Профессору, к тому времени уже надломленному произошедшими в стране переменами, сильно досталось в войне с белочехами, он впал в немилость у новых университетских ректоров (а их в первые годы Гражданской сменилось немало), практику в клинике прикрыли… И однажды утром Вольф Карлович не вышел из комнаты. Его никто не хватился. Одна только Груня, принеся ему на завтрак чашку травяной бурды, которую профессор приноровился пить по утрам вместо привычного кофе, посмотрела в его радостные, не замутненные более земными печалями голубые глаза и тихо охнула. Сначала испугалась. Потом поняла: вот оно, дождалась. Быть ей в квартире хозяйкой.
Она терпела жильцов стойко, как клопов. Просто не знала, чем травить. Степан, возникший в ее жизни пару месяцев назад, – знал. Начать решил с самого легкого – с профессора.
Груня сомневалась недолго. Ухаживать за полубезумным бывшим хозяином ей уже до смерти надоело.
А быть для Степана грушенькой, яблонькой, смородинкой, изредка (прости, Господи! грешна, каюсь…) даже черешенкой, хотелось – тоже до смерти.
И вот уже – письмо написано и опущено в почтовый ящик (Груня тогда вспотела щедро, по-лошадиному, выводя под Степанову диктовку длинные и заковыристые слова, значения которых не понимала: буржуазный – через у или о? германский – через е или и? шпион – через о или е? контрреволюция – с одним или двумя р? слитно или раздельно?..). Если Степан прав – скоро они придут, чтобы освободить профессорский кабинет с трельяжем чудных окон, смотрящих на старинный парк, с пахнущими воском полами и тяжелой ореховой мебелью. Освободить для Груни, ждущей своей очереди на счастье уже долгие десять лет. А потом – как там Степан утром сказал? – не век же им в двух комнатах ютиться…
Груня ополаскивает кастрюлю в тазу. На кухне вдруг становится очень тихо. Соседки в ее присутствии обычно не разговаривают, лишь переглядываются. Но сейчас тишина за Груниной спиной – тягучая, непривычно тяжелая. Истошно, будто захлебываясь, булькает чей-то суп.
Груня оборачивается.
На коммунальной кухне стоит профессор Лейбе.
Соседская девчонка, все время путавшаяся под ногами на своем хромом трехколесном велосипеде, испуганно тренькает в звонок – дзынь! – и спрашивает в тишине: “Мама, это кто?”
Женщины застыли, кто – с поварешкой, кто – с утюгом, кто – с тряпкой в руках. Смотрят на Лейбе во все глаза. А он смотрит только на Груню.
– Где мой профессорский мундир? – спрашивает высоким от волнения голосом.
Ее рука сжимает тряпку, и мыльная пена сочится меж пальцев, звонко капает в таз.
– Где мой профессорский мундир? Груня, я вас спрашиваю.
– Давайте поищем в комнате, профессор, – говорит она внезапно севшим голосом. – Пройдемте в комнату.

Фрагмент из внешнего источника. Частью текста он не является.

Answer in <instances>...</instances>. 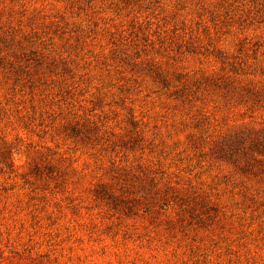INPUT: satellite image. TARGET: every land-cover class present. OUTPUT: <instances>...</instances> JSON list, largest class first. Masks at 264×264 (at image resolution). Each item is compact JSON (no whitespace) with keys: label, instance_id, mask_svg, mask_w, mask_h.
<instances>
[{"label":"rangeland","instance_id":"obj_1","mask_svg":"<svg viewBox=\"0 0 264 264\" xmlns=\"http://www.w3.org/2000/svg\"><path fill=\"white\" fill-rule=\"evenodd\" d=\"M0 264H264V0H0Z\"/></svg>","mask_w":264,"mask_h":264}]
</instances>
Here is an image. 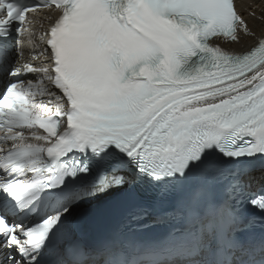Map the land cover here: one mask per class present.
<instances>
[{"label": "snow or ice", "instance_id": "6c2138e0", "mask_svg": "<svg viewBox=\"0 0 264 264\" xmlns=\"http://www.w3.org/2000/svg\"><path fill=\"white\" fill-rule=\"evenodd\" d=\"M256 160L264 33L235 0H0V264H264Z\"/></svg>", "mask_w": 264, "mask_h": 264}, {"label": "bare ground", "instance_id": "6f19581e", "mask_svg": "<svg viewBox=\"0 0 264 264\" xmlns=\"http://www.w3.org/2000/svg\"><path fill=\"white\" fill-rule=\"evenodd\" d=\"M237 7L239 11L245 16V18L248 19L250 26L256 32L257 36L264 33V19H261L262 15H264V0H237ZM253 12L255 13V18H253L251 15ZM40 23L41 21L34 20L32 25V29L37 32V35H39V33L42 31L40 28ZM43 27L45 29L44 22ZM251 43L252 40L244 38L241 45H233V47L239 50L242 45L247 47ZM25 58H29L27 47L25 49Z\"/></svg>", "mask_w": 264, "mask_h": 264}]
</instances>
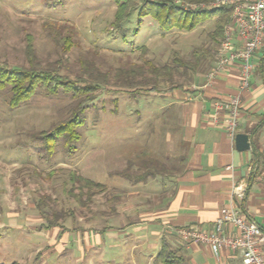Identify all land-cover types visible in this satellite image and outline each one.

– Я там уже искал, – упрямится Лейбе. – Немедленно подайте мне мундир. Я опаздываю.
Соседки ощупывают огромными от любопытства глазами тщедушную фигурку профессора, переводят взгляды на Груню, затем обратно.
Неужели так бывает – десять лет не помнил, и вот… Именно сейчас, когда со дня на день должны прийти они… Не пить Груне кофе из профессорских чашек, ой не пить… И нужна ли она будет Степану такая – с одной малюсенькой комнатенкой в коммунальном муравейнике… Толстые Грунины пальцы, покрытые белой, лопающейся на воздухе пеной, холодеют.
– Так вы дадите мне мундир?!
Под прицелами внимательных соседских глаз она залезает на табурет и тянет с антресолей огромный фанерный чемодан. Роется в нем и достает со дна измятый, местами кружевной от моли и белый от пыли мундир.